Yes, I said disgusting. Maybe it was the texture. I don’t remember because it’s been so many years since I’ve hated avocados. Now, they’re the apex of my food pyramid.
I dream of avocados. I long for the creamy, buttery flavor of the ones from Mexico (32% of the avocado market, by the way). More avocados flow over the border than cocaine, I am sure of it.
Here in Italy, they are far scarcer and far more expensive. It’s hard to find any good ones. The avocados at the supermarket are hard as a rock and stay that way for two weeks. There’s what seems to be a twelve-hour window where you can eat them. Miss said window, and you’re looking at a sludgy, brown mess.

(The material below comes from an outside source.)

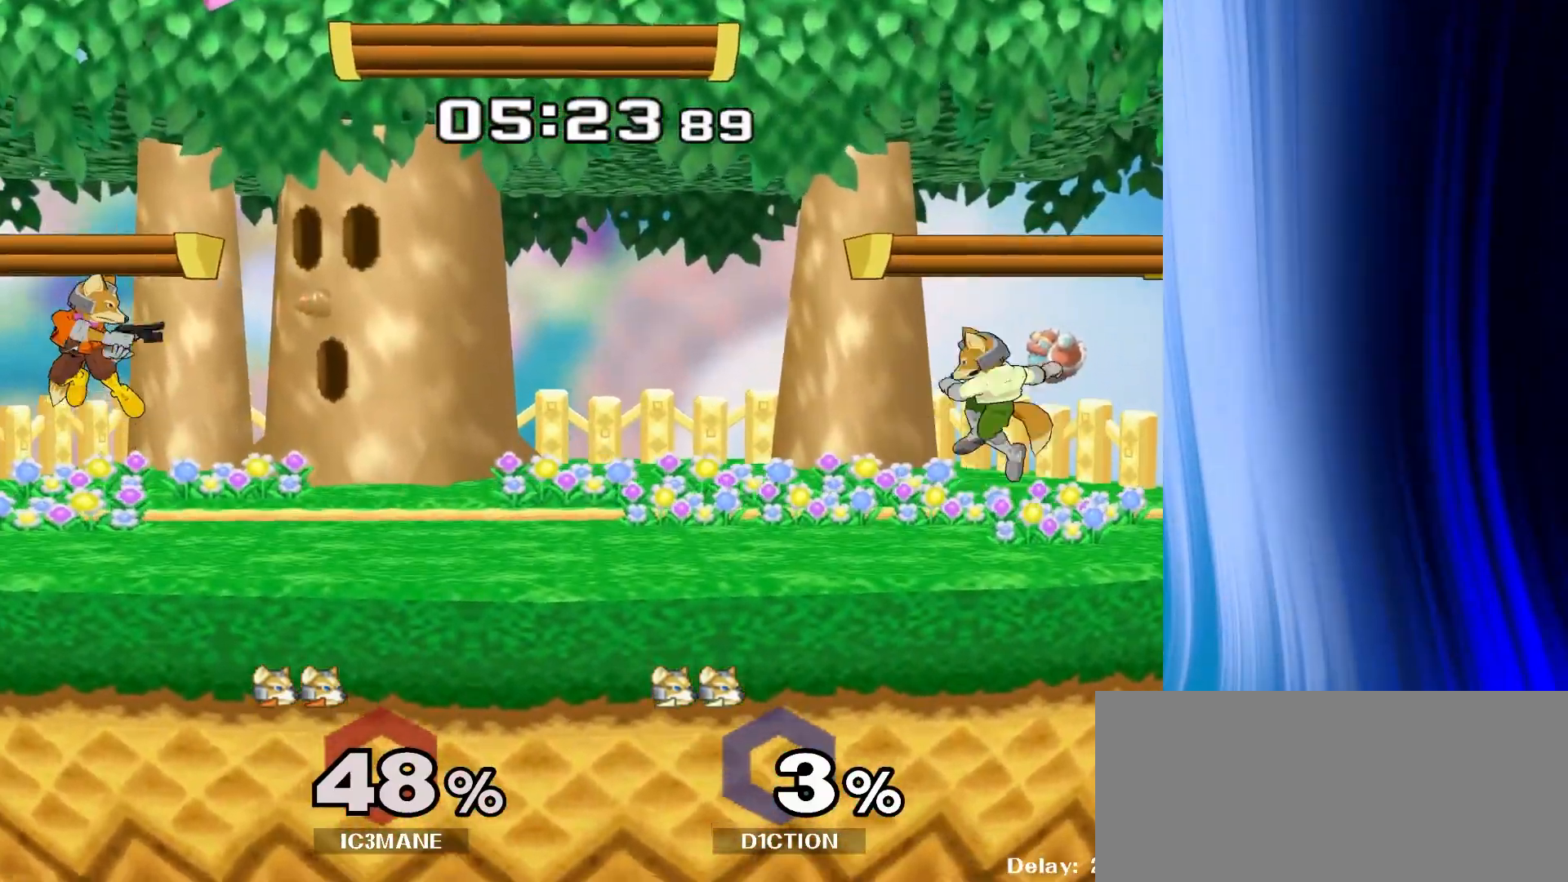
{"buttons": ["Y"], "left_stick": "right", "right_stick": "center", "events": [[417, "left_stick", "right"], [483, "Y", "down"]]}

Then we moved to Umbria. Right up the street is a fruit store run by an Egyptian man who practices some kind of alchemy on the fruit. His avocados are perfect, and I’ve eaten so many this summer, I might sprout leaves. Life is nothing if not deliciously ironic. Here I was swimming in avocados as a child. Now I’d stab somebody in the neck for one.
So, a few fun facts about avocados that you can whip out at your next dinner party. For the obvious reasons of shape and texture, they used to be called “alligator pears.” Botanically, avocados are berries. Large ones. They are naughty self-pollinators, which usually requires some form of grafting in order to ensure uniformity of the fruit. Because of their subtle flavor, avocados can be used in savory and sweet dishes, although I strongly prefer the former, especially in a well-seaoned, fresh guacamole, the best recipe for which I am about to give you. Enjoy!
Kickass Guacamole
3 avocados, peeled, pitted, and mashed with a fork (the slight chunkiness makes it better than a blender)
1 lime, juiced
1 teaspoon salt
1/2 cup diced onion
(optional) 3 tablespoons chopped fresh cilantro (I’m that genetic subset which experiences cilantro as soap, so skip it if you don’t like it)
2 plum tomatoes, diced
1 teaspoon minced garlic
(optional) 1 pinch ground cayenne pepper
In a glass bowl (metal bowls make citrus taste funky, in my opinion), mix and mash the avocados, lime juice, and salt. Next, mix in the onion, cilantro (if you’re using it), and tomatoes. Now, “salt in” or sprinkle the garlic. Mix, mix, mix. Make sure it doesn’t clump, or someone’s going to be in for a nasty surprise. Cover and refrigerate for one hour or serve immediately with your favorite tortilla chips, celery, or carrot sticks.
It’s the ultimate summer appetizer, right?
Buon appetito!
So. CA native myself, and I can attest to the ubiquity of avocado trees. People who didn't have one in their yard (to my way of thinking) were damned foreigners who'd moved there from alien locales like Illinois. I'll take the cilantro and cayenne in mine, thank you! Tres Hombres, in nearby (to me) Carbondale manages a consistently good guac. Of course, they have to season theirs for Midwest taste buds.
Sounds delicious! I've never added tomatoes to my guac, but why TH not!?!
Now I'm thinking maybe a bit of decent salsa added, instead... basically because I'm lazy! Would that be a sin?
Anyway, do you grow your own cilantro, because I love it, too, but it's hard to find (sometimes Carrefour will have it in tiny packages)?
Re avocados ...I generally only buy Hass from Peru. The ones from Mexico, I find, tend to have more of those gross threads in them. I buy them (either Conad or Carrefour) hard, let them sit out until there's some 'give' to them, then refrigerate (if I know I won't use them immediately) until I want to use them. Works for me.
P.S. Speaking of avocados, ever had an avocado shake from a Vietnamese restaurant? Wonnnnnnnderful!